Thursday, December 16, 2010


USA Today recently carried an article about the service libraries are offering to the homeless. I applaud the efforts of those fine institutions to provide services to the community. The article notes that libraries have long been a safe haven from the cold and elements to homeless individuals.

However, that is the reason that I have limited my use of my local public library. I am a vain person, and find it very uncomfortable to show up at my library to look over the selection of books, only to see the knowing glances, and hearing the surreptitious whisperings of librarians and patrons alike. “Aha, there is a homeless fellow now. I wonder what services we can offer him to help ease his pain. To help him engage community based services. To find appropriate housing.”

Finally, one of the library staff musters the courage to engage me directly in conversation. “Can I be of assistance?” she timidly inquires.

“Yes” I reply, “I am looking for a book on subatomic particles. Specifically quarks.”

The look on her face tells the whole story, she is not only convinced that I am homeless, but she also now questions my mental health. I am not sure if it's the request for a physics text, or her confusion over what she perceives as a reference to the TV show from the 1970's, Mork and Mindy.

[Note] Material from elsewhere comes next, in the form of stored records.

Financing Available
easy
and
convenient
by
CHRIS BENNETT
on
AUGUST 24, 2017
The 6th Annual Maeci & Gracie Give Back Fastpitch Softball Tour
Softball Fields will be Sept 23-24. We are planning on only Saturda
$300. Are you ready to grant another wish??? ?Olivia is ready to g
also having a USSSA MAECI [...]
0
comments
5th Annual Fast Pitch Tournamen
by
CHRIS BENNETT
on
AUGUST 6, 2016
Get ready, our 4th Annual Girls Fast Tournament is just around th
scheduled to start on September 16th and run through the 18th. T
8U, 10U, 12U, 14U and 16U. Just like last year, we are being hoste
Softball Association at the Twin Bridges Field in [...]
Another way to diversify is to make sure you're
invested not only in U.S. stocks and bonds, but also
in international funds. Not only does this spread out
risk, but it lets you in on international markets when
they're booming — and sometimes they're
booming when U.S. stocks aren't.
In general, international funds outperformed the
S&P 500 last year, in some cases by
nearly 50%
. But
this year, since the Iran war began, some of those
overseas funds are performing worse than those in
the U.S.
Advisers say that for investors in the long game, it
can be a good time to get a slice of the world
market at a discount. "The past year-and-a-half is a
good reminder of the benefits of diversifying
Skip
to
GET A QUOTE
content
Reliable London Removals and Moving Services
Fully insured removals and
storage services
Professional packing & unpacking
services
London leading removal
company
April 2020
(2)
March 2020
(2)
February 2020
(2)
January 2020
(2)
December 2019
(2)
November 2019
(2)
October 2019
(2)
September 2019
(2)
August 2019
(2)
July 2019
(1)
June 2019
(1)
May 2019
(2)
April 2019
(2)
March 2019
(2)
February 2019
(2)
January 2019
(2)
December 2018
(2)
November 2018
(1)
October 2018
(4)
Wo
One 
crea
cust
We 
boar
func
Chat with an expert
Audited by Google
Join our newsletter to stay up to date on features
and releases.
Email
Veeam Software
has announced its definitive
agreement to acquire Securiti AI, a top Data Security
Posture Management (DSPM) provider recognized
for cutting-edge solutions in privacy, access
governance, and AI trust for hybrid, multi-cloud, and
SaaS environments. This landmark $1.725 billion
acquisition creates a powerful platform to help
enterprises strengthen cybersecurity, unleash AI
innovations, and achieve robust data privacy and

She scurries off, while I keep scrolling through physics titles on the database, searching for just the right book. After a few moments, she returns with a stack of pamphlets, a cup of coffee, and a sandwich. “Here are some resources for looking for jobs and housing.” She informs me, positively beaming at her chance to help society's less fortunate.

I stare blankly, but thank her for the information. I sip the coffee and munch the sandwich when the perfect title pops up on the screen, Quarks; the stuff of matter and I wonder to myself, does it matter that I am not homeless and still eating someone elses sandwich?